One recent letter said reconciliation should be the “domain” of provincial and federal governments, not New West council. This sentiment has been repeated in some other letters I’ve received, usually associated with the topic of property tax increases. The idea being that New West shouldn’t spend money on reconciliation because it’s somehow not their business and only makes taxes go up.
That is ridiculous to the point of being offensive.
First, it’s just plain wrong. Some people have this old-fashioned idea that city councils are only about fixing potholes, managing recycling and considering property rezoning applications. Sure, that’s a big part of what councils do, but local politicians are tasked with so much more. Their job is to make our communities better places to live – for all of our citizens, not just white people who want things to “be like they used to be,” whatever that is.
City politicians today are pushing the envelope with innovative ideas on everything from curbing renovictions to developing child care to ensuring people don’t have to live on the streets.
And, yes, working to deal with the systemic racism faced by the local Indigenous community – both in the past and the present – comes under that broad umbrella as well.
Towards this goal, the city has hired a consultant to help develop a plan for reconciling its past and present relationships with the Indigenous community.
The scope of consultant’s work includes:
* Preparing for internal reconciliation workshops, in the context of New Westminster, with the mayor and council, senior staff and the school district and facilitating those workshops.
* Working with the city to develop profiles of Indigenous communities that identify parts of New Westminster as part of their traditional territories and Indigenous organizations providing services to Indigenous residents of New Westminster.
* Developing a comprehensive and culturally competent workshop series, with a focus on truth sharing and strengthening relationships with the purpose of developing shared recommendations to the city. The consultant will provide support to plan, coordinate and facilitate these workshops, with the dialogue emerging from these workshop contributing to the city’s vision of reconciliation.

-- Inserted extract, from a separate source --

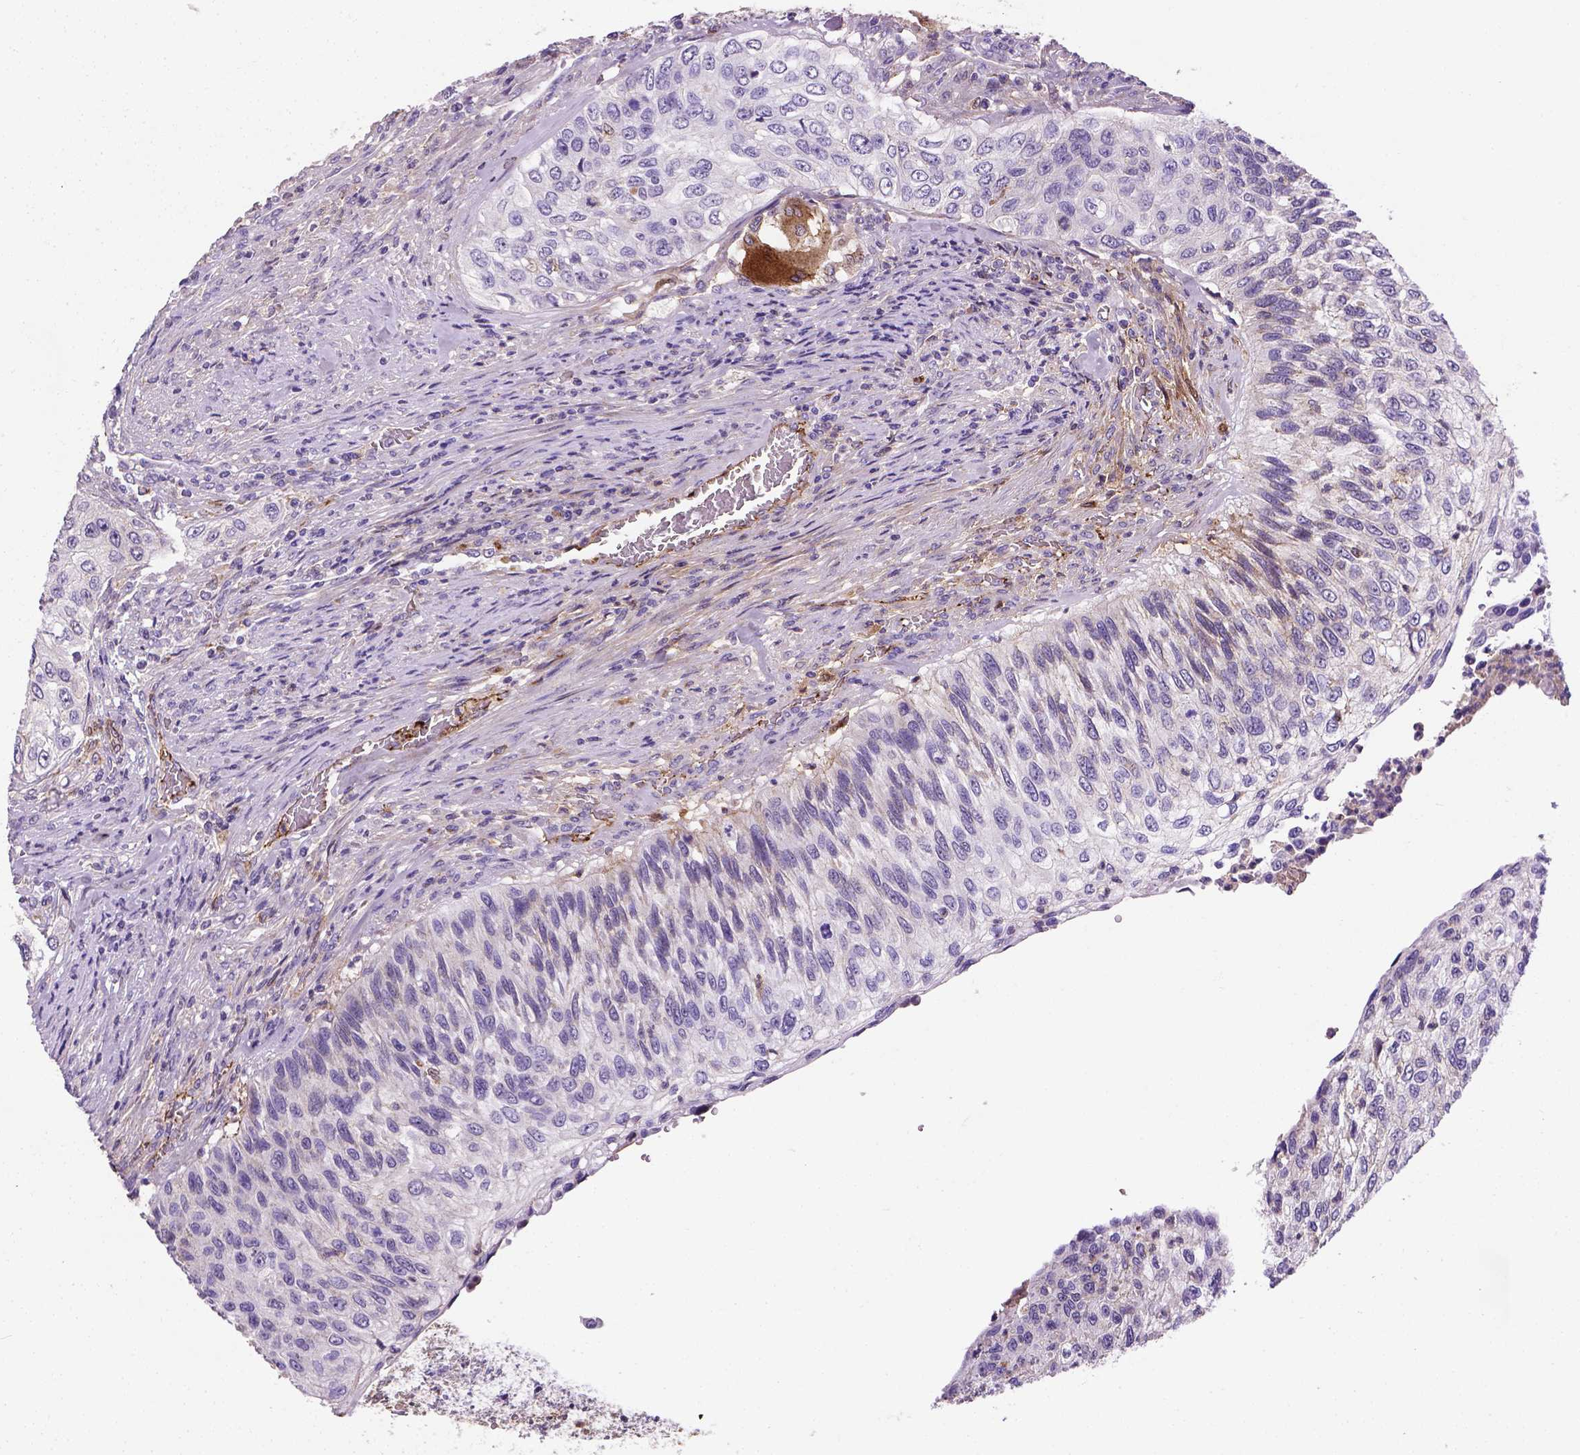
{"staining": {"intensity": "negative", "quantity": "none", "location": "none"}, "tissue": "urothelial cancer", "cell_type": "Tumor cells", "image_type": "cancer", "snomed": [{"axis": "morphology", "description": "Urothelial carcinoma, High grade"}, {"axis": "topography", "description": "Urinary bladder"}], "caption": "The image reveals no staining of tumor cells in high-grade urothelial carcinoma.", "gene": "APOE", "patient": {"sex": "female", "age": 60}}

Council has also approved a motion that included a number of actions for the city, including: making it mandatory for all city staff to attend training on the history and legacy of residential schools; providing mayor and council with training to understand the legacy of residential schools and colonialism; undertaking research to understand which nations have a relationship to this land and to better understand the historical actions of the city as they relate to First Nations; and providing the community with opportunities to learn the history and legacy of colonialism in New Westminster.
The cost of these actions and the consultant is a pittance compared to a budget in the hundreds of millions of dollars. And even if these steps were more expensive, so what? You can’t put a price tag on doing the right thing and this is clearly the right thing.
Canada’s relationship with First Nations is broken. It’s always been broken. That’s what happens when your government pursues genocidal policies through such things as ripping children away from their families and forcing them into residential schools. (Indigenous children are still be ripped away from their families, by the way.)
I applaud New West’s efforts to pursue the reconciliation process locally, but our city is in tough because our federal and provincial governments are currently setting fire to any semblance of a relationship with many First Nations through a multitude of actions.
Lastly, I don’t really believe this opposition to reconciliation efforts in New West is about the money. I think if local reconciliation efforts cost a hundred bucks you’d still hear grumbling from some people – taxes are just a handy way to hide some people's true feelings.